In the article on making light bulbs last longer, where was the Centennial Bulb installed?

-- EXTRACTED TEXT --
────────────────

Jan 27, 12
The third and final part in a series about life hours and how you can use this spec to inform your purchase and maximize the life of your bulbs.
If you’re a lighting nerd like most of us at 1000Bulbs.com, you’ve likely heard of the 110-year-old Centennial Bulb in Livermore, California. If (more likely) you’re not a lighting nerd, here’s the brief rundown: The Centennial Bulb was installed in a firehouse over 110 years ago and still hasn’t burned out. It’s not known exactly how it has lasted so long, but there are a few good clues: One, it has only rarely been moved; two, it has been switched off only a handful of times, and three, it is operated at very low power.
The two previous articles in this series explained how manufacturers determine life hours and how life hours and warranties are two different things. This third and final article in the series explains how you can make your light bulbs last longer. We can’t guarantee they’ll last 110 years (in fact, we can almost guarantee they won’t), but by following a few tips you can easily double or triple the life of your bulb. One caveat, however, because not all light bulbs use the same technology, these tips do not apply to all bulbs.
Don’t move it! Light bulbs get hot. Really hot. And when metal (which makes up a bulb’s filament) gets hot, it gets brittle. The more you handle a bulb with a brittle filament, the more vibration you subject it to, making the filament much more likely to snap. This doesn’t apply only to handling the bulb; it also applies to placement. Any bulb installed in a place that moves also moves. The swish of a ceiling fan or the slam of a refrigerator door, while barely heard by you, is a light bulb’s death knell. It’s for this reason that you may have seen special bulbs with reinforced filaments marketed as “ceiling fan bulbs” and “appliance bulbs.” As you might have picked up, this rule only applies to bulbs with filaments, like incandescent and halogen bulbs.

────────────────

-- INFORMATION SUPPLIED --

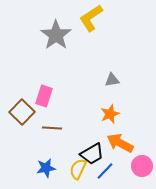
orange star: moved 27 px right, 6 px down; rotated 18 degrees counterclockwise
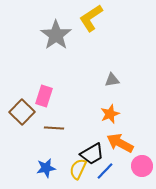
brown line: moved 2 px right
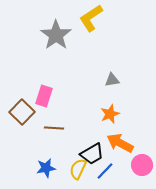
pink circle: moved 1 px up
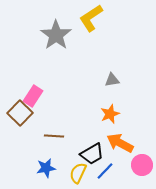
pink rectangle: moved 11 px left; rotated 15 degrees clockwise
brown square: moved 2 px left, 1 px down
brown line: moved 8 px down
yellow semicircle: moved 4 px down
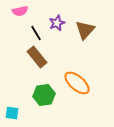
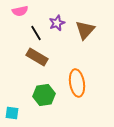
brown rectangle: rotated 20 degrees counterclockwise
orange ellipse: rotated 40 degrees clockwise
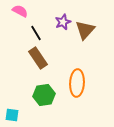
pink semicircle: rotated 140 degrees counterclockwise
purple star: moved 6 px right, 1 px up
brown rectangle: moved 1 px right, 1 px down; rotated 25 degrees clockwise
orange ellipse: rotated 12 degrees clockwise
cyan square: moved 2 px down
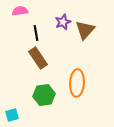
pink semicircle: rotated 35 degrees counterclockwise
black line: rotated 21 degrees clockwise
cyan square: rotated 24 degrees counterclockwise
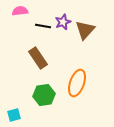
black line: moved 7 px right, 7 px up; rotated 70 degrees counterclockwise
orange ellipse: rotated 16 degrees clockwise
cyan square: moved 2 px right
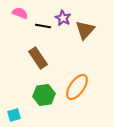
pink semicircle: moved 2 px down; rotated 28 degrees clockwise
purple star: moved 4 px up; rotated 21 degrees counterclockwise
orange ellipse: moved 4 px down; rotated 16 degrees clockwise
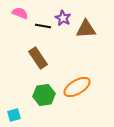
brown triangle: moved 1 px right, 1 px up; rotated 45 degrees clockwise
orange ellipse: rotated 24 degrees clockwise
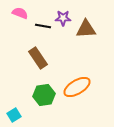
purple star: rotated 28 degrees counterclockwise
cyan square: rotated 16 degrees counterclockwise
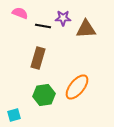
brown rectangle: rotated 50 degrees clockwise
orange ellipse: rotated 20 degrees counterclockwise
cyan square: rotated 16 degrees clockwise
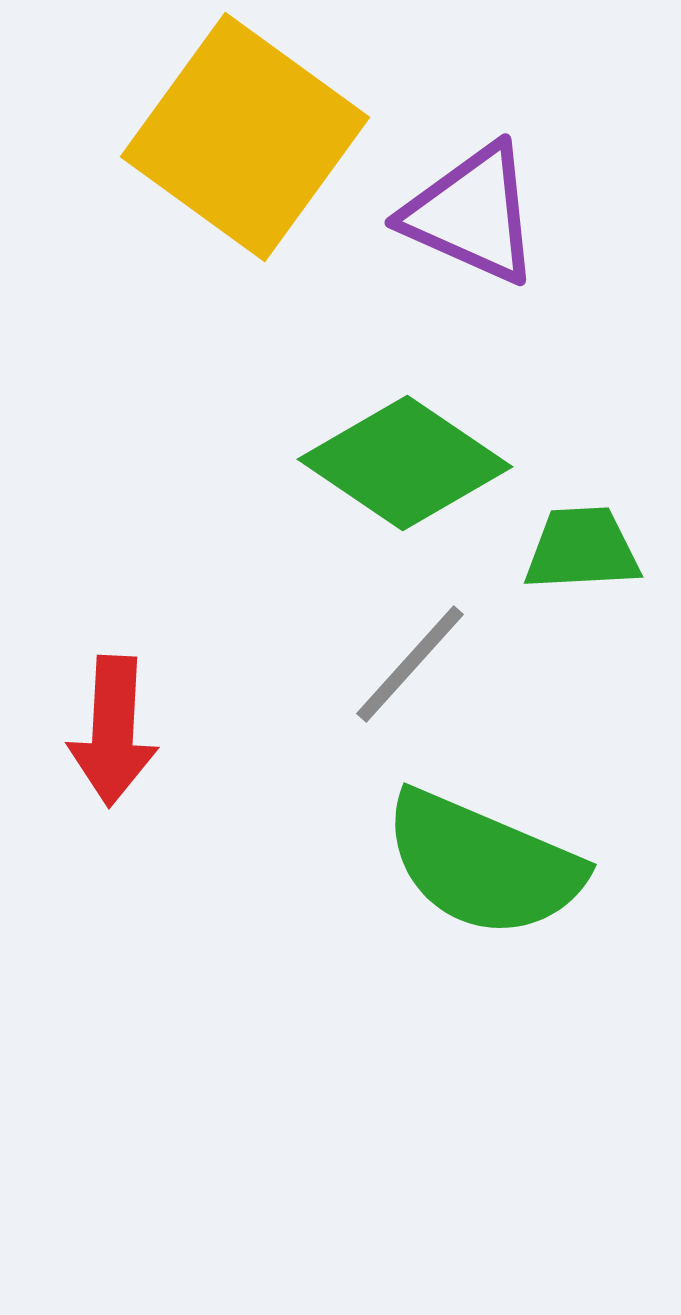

────────────────

-- CORRECT RESPONSE --
In a firehouse in Livermore, California.